Abdul Rahman Al-Rashed
Asharq Alawsat
September 15, 2008 - 8:00pm

Talking to the Israeli newspaper Ha'aretz last week, Palestinian President Mahmud Abbas admitted that the refugees represent the main obstacle preventing a peace agreement with Israel. He said that matters are not yet clear; every issue has complicated details for those who would return to the West Bank and Gaza Strip and those whom Israel would agree to return to their land which is today's Israel. There are also the refugees who would remain in the Arab countries where they live at present and would become Egyptians, Yemenis, Saudis, Tunisians or Emirates citizens, and so forth, and whether Israel would agree to granting them dual nationality. In addition there is the issue of compensation. Would Israel pay compensation to all Palestinians in the diaspora or only those living in camps?

In brief, we are talking about a mountain of problems and a nation of five million refugees - a number far too big for the Palestinian territories [of 1967] to absorb and too difficult for any negotiator in the world to ignore, politically, economically, administratively, and from a humanitarian point of view.
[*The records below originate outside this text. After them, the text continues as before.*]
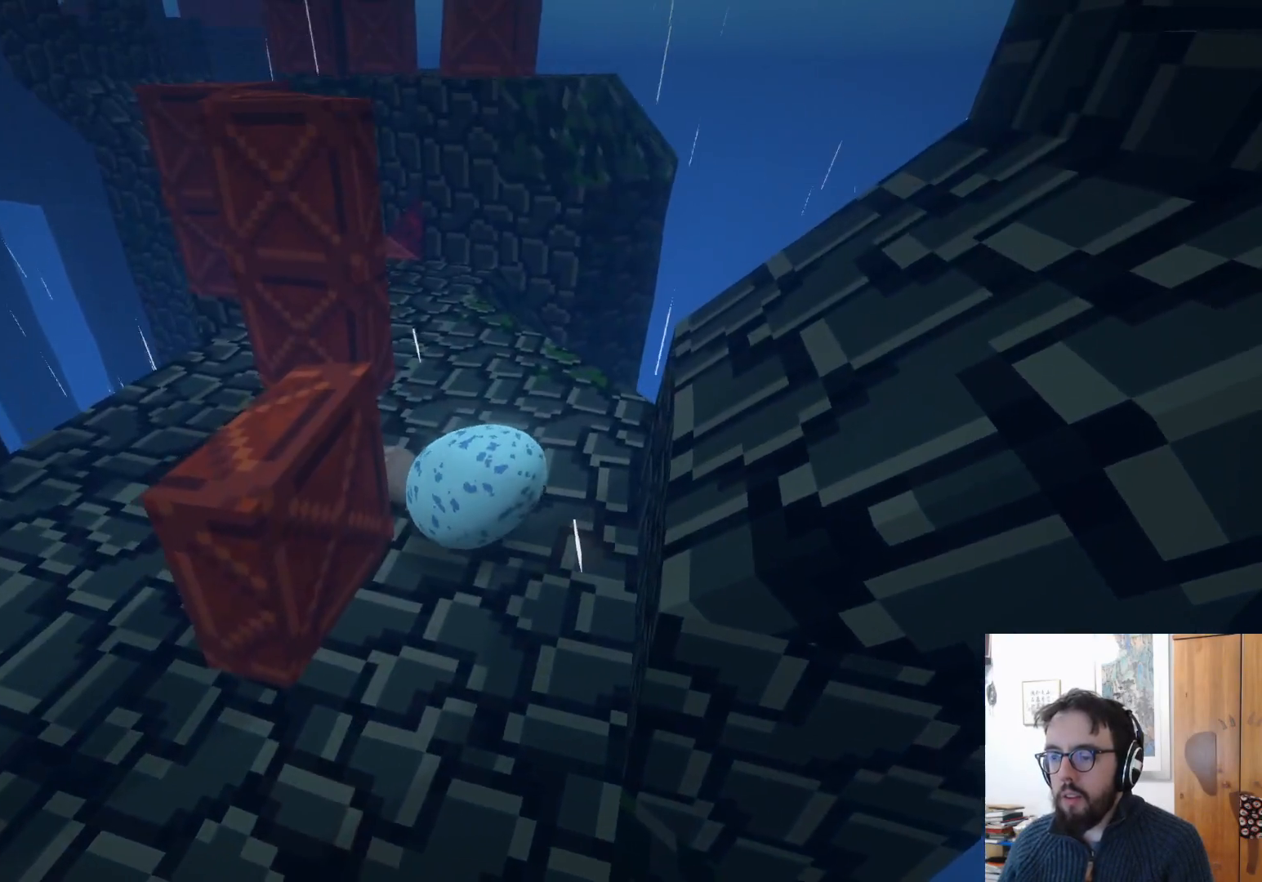
{"buttons": [], "left_stick": "down", "right_stick": "center", "events": []}
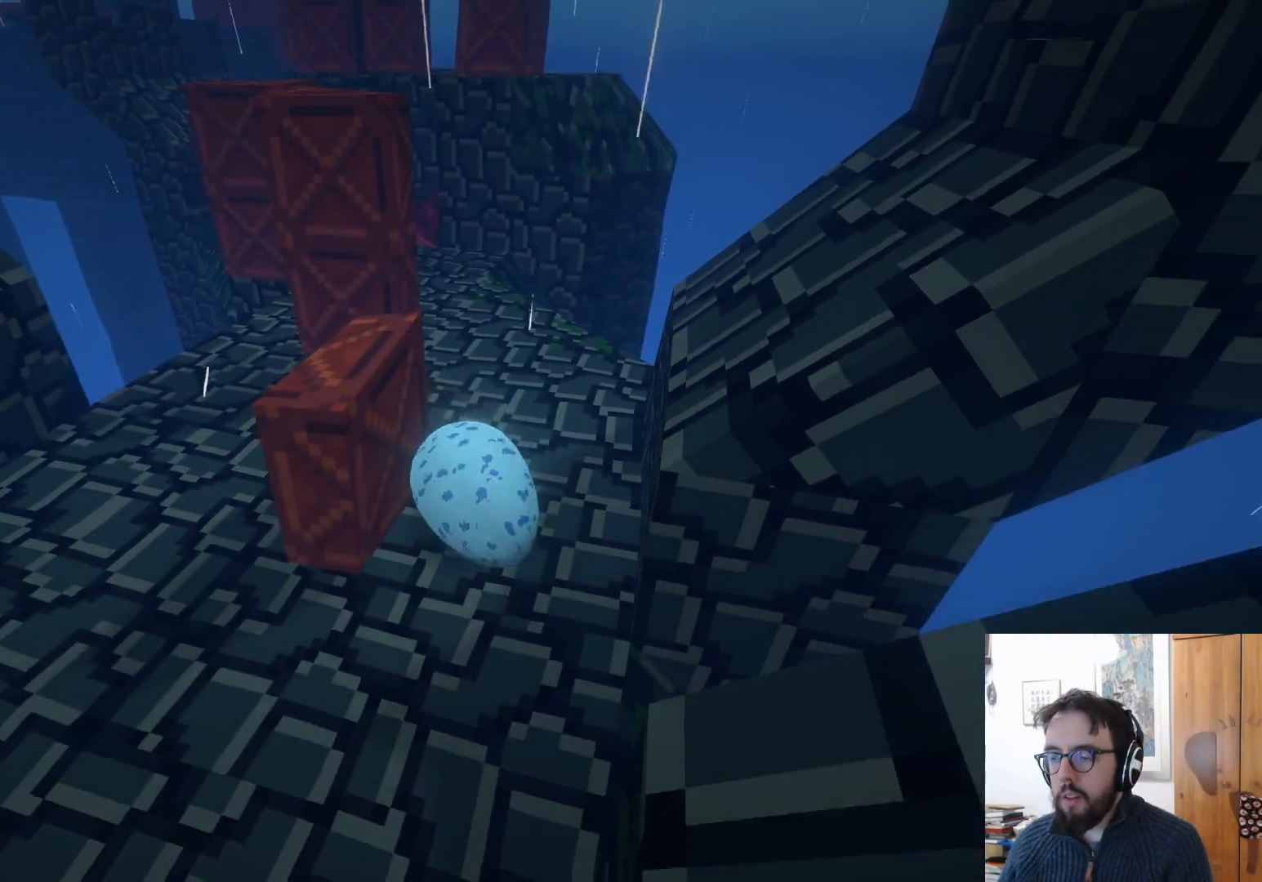
{"buttons": [], "left_stick": "center", "right_stick": "center", "events": [[467, "left_stick", "center"]]}
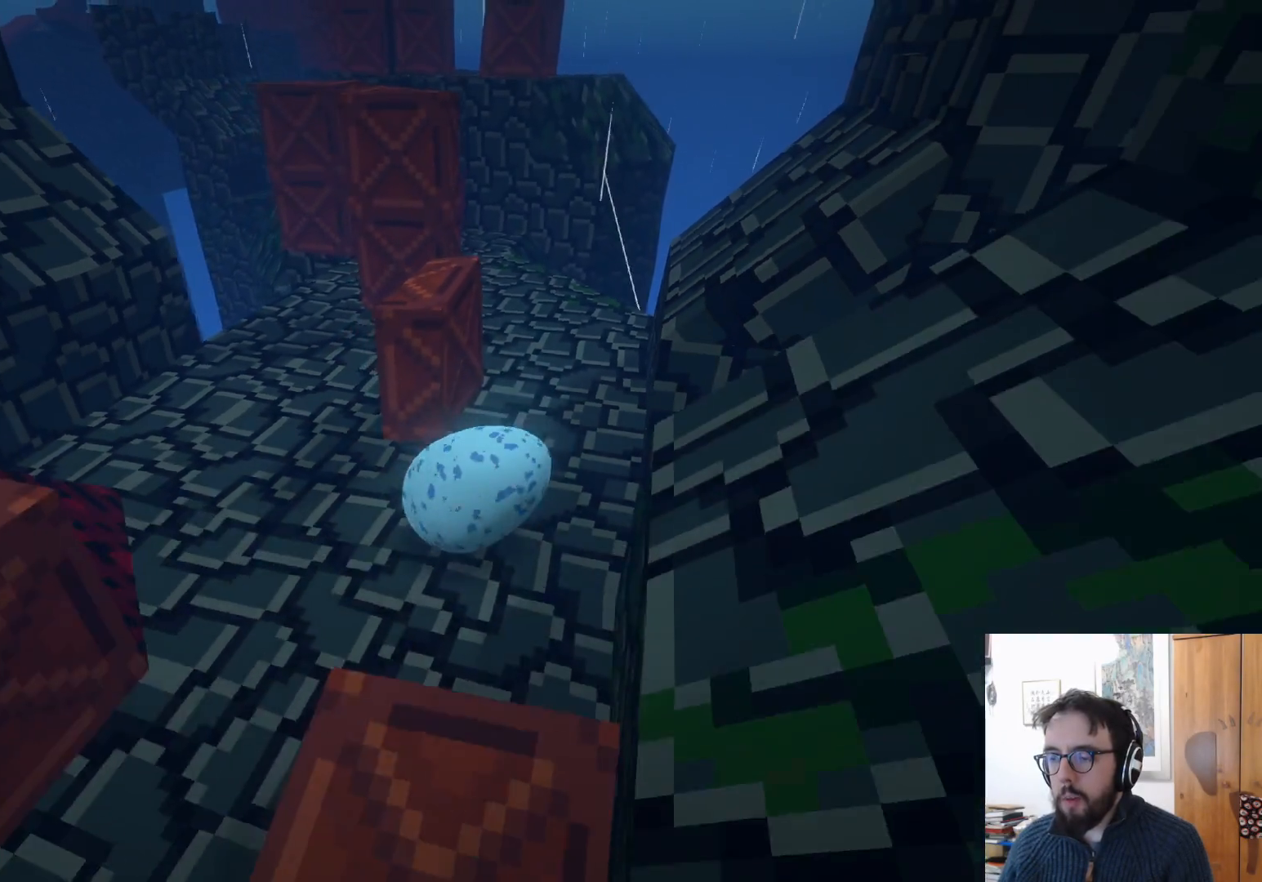
{"buttons": [], "left_stick": "up", "right_stick": "center", "events": [[100, "right_stick", "down-right"], [167, "left_stick", "up"], [283, "right_stick", "center"]]}
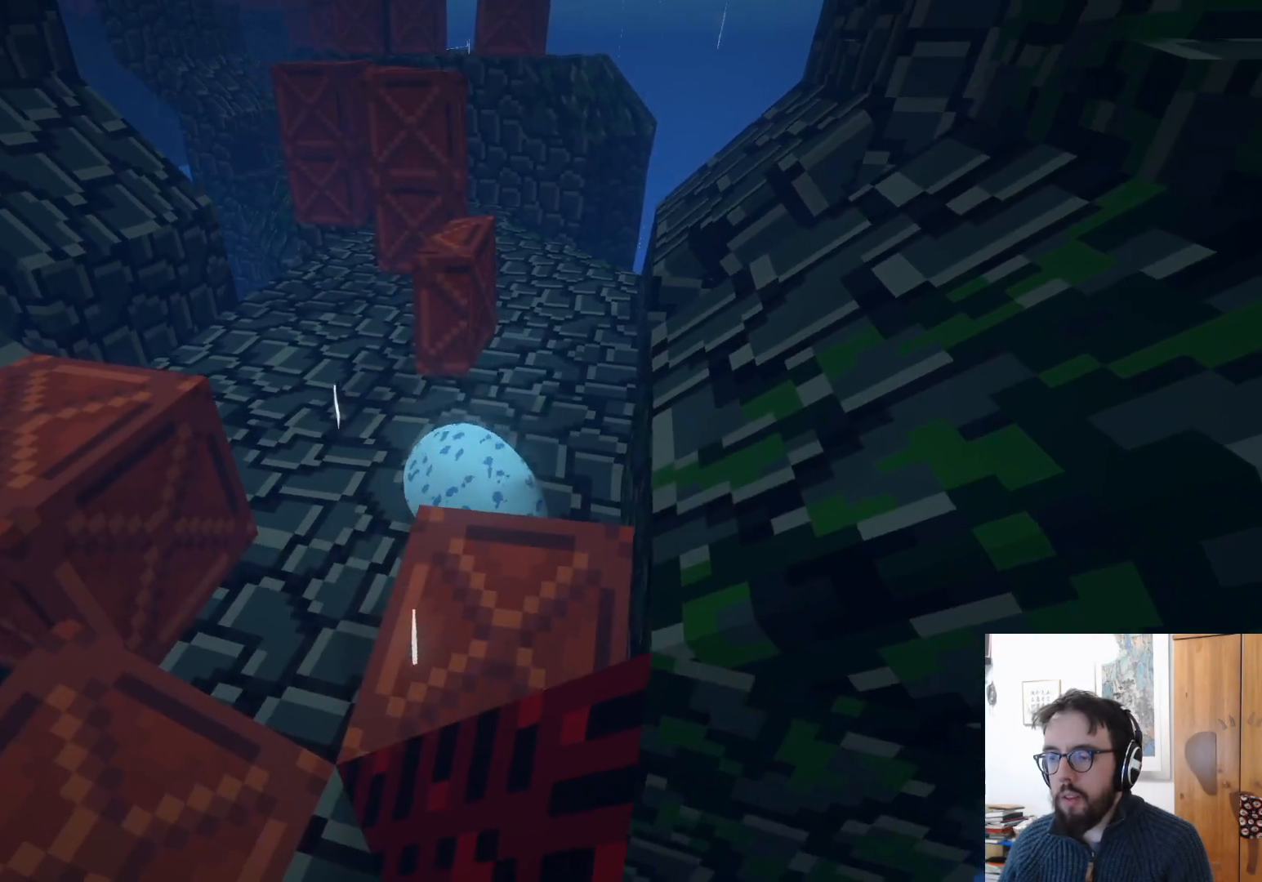
{"buttons": ["A"], "left_stick": "up", "right_stick": "center", "events": [[483, "A", "down"]]}
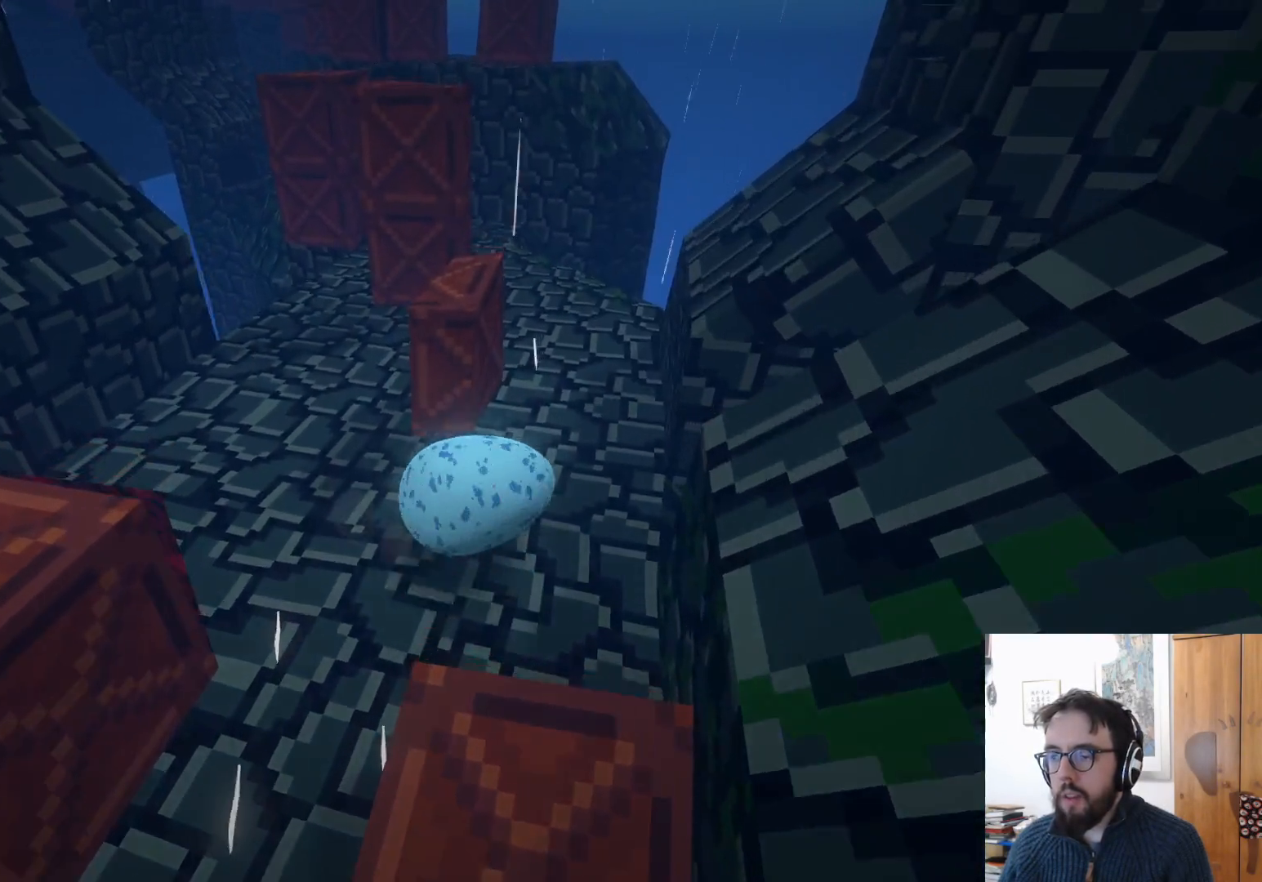
{"buttons": [], "left_stick": "center", "right_stick": "center", "events": [[17, "left_stick", "center"], [100, "left_stick", "left"], [117, "A", "up"], [200, "left_stick", "up-left"], [267, "right_stick", "down-left"], [383, "left_stick", "center"], [483, "right_stick", "center"]]}
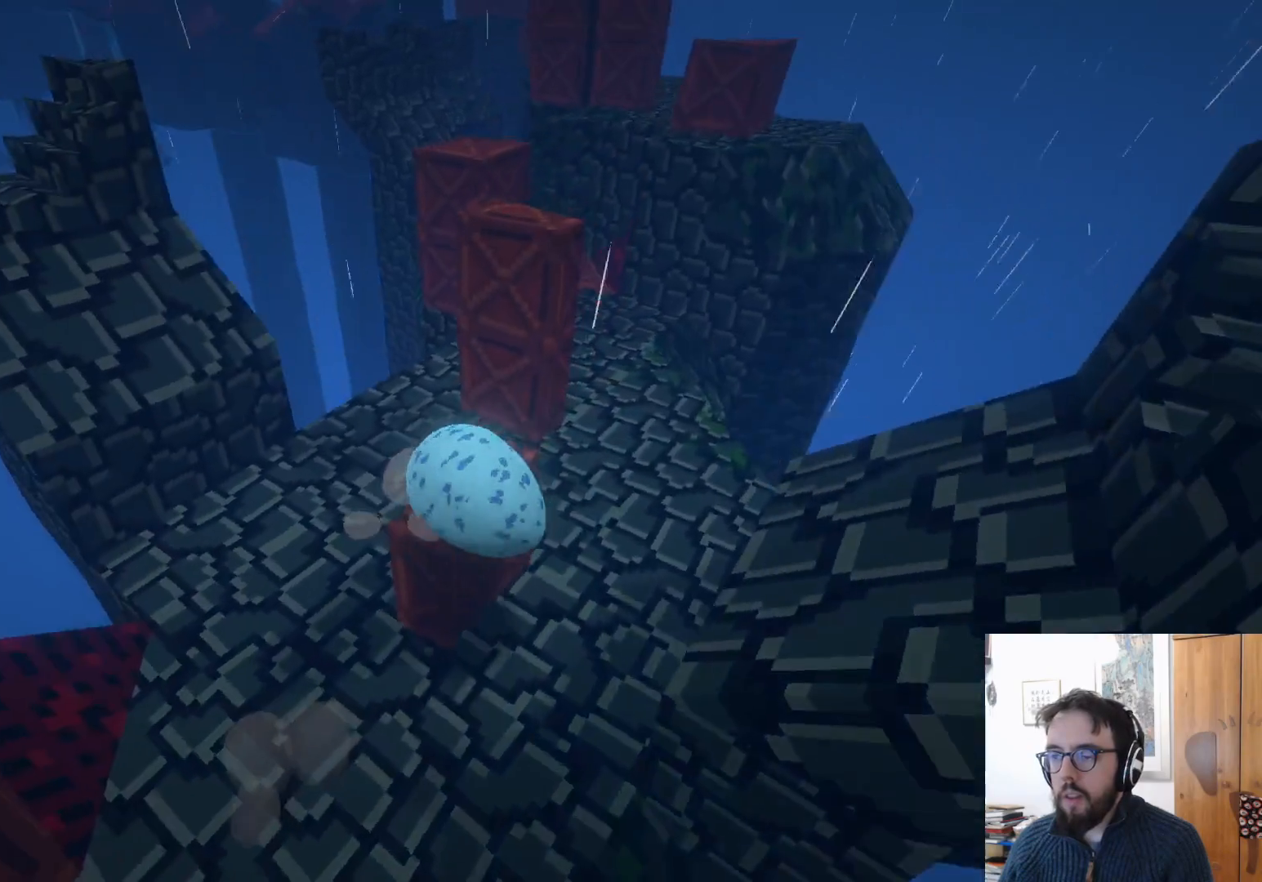
{"buttons": [], "left_stick": "up-left", "right_stick": "center", "events": [[17, "left_stick", "up-left"], [133, "left_stick", "up"], [333, "left_stick", "up-left"], [367, "A", "down"], [483, "A", "up"]]}
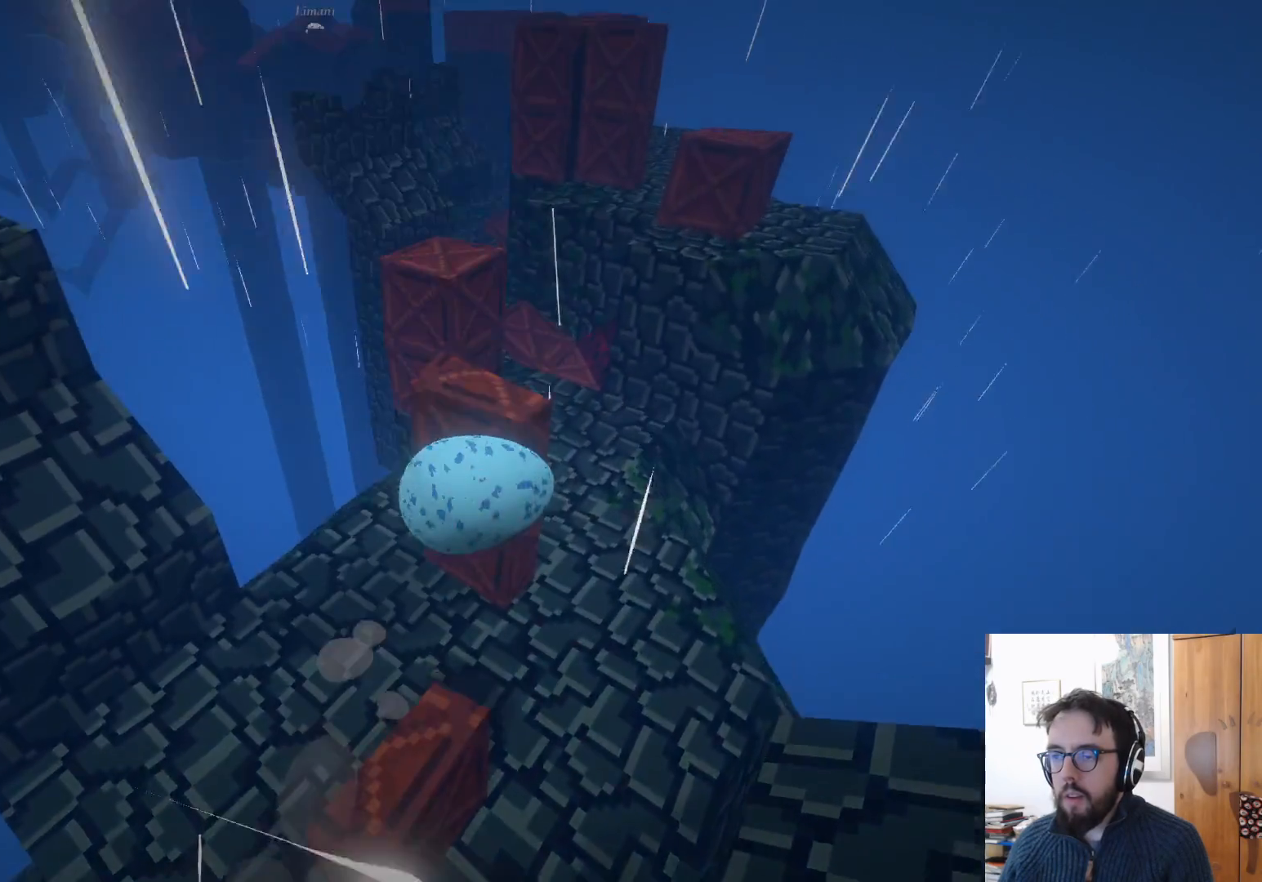
{"buttons": [], "left_stick": "up", "right_stick": "center", "events": [[50, "left_stick", "center"], [100, "left_stick", "left"], [117, "right_stick", "left"], [250, "right_stick", "center"], [300, "left_stick", "up-left"], [417, "left_stick", "up"]]}
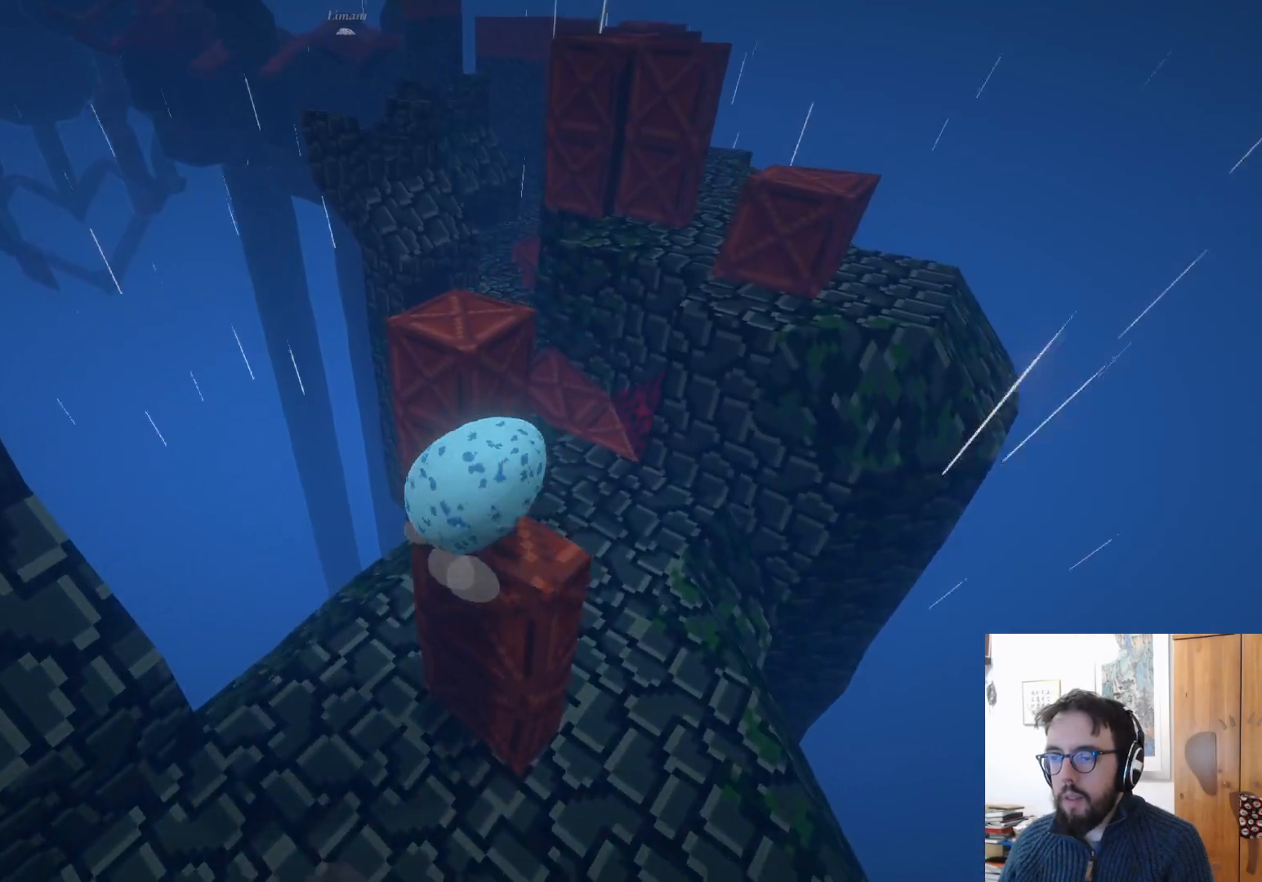
{"buttons": [], "left_stick": "right", "right_stick": "center", "events": [[33, "left_stick", "up-right"], [183, "left_stick", "right"], [267, "A", "down"], [400, "A", "up"]]}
It will be difficult for any negotiator to find acceptable solutions for these millions, or reassure Israel which is always worried by the issue of Palestinian demography. It would be difficult for Abu-Mazin [Mahmud Abbas] to convince the Palestinian organizations that pledged not to abandon the Palestinians' right of return to their lands, or convince the host countries that have put up with so much and are awaiting a goodbye on the day of return. There are countries such as Lebanon which rejected the resettlement of Palestinians in its land; and there are some Arab countries that would only cooperate by way of giving residence to half the Palestinians in their countries.

The lucky ones who would be allowed to return might discover that the dream was more of a nightmare; it is half a century since they left their homes and they would find that maps and landscapes have changed. As for those who would stay in the host countries, their resettlement means that responsibility for them would be transferred from the United Nations Relief and Work Agency [UNRWA] to local governments that can hardly find enough resources to manage their own affairs. In this respect, I have in mind Jordan and Syria, as they seem to be the lesser complainants of the presence of Palestinian refugees. Moreover, not much is known about compensation and whether it would be paid to governments or to the refugees. But whatever might be the decision, we are talking of a change that might take ten years during which the Palestinian refugee would be transformed from a refugee into a citizen responsible for himself.

President Mahmud Abbas seems optimistic about his ability to return more than 100,000 Palestinians to Israel, but I think that would cause a crisis, and no Israeli Prime Minister would dare to take the plunge and carry it out.

President Abbas, fearing that his promises might be no more than fantasies, often reiterates that there is no solution yet, which is true to some extent. He says that the Israelis are prevaricating, and have withdrawn for no obvious reason; which has to be expected, because it is not in Israel's interest to change the status quo. It is not in Israel's interest that a Palestinian state be established, nor is it in its interest that a million Palestinian refugees return to the West Bank and Gaza, as this would have an impact on the demographic balance of power across its borders. Moreover, Israel hates to make concessions on the issues of water resources, borders and Jerusalem, and does not want to lose the state of war or conflict which has won Israel Jewish sympathy around the world, helped collect huge sums in donations and unites the Jews inside Israel itself against the Arab enemy. Israel should admit that it has managed to benefit from the 'state of conflict' due to Arab stupidity. The Palestinians and the Arabs in general have learned not to rely solely on the military option, and the parties to the conflict have no other choice but to agree to a final peaceful solution.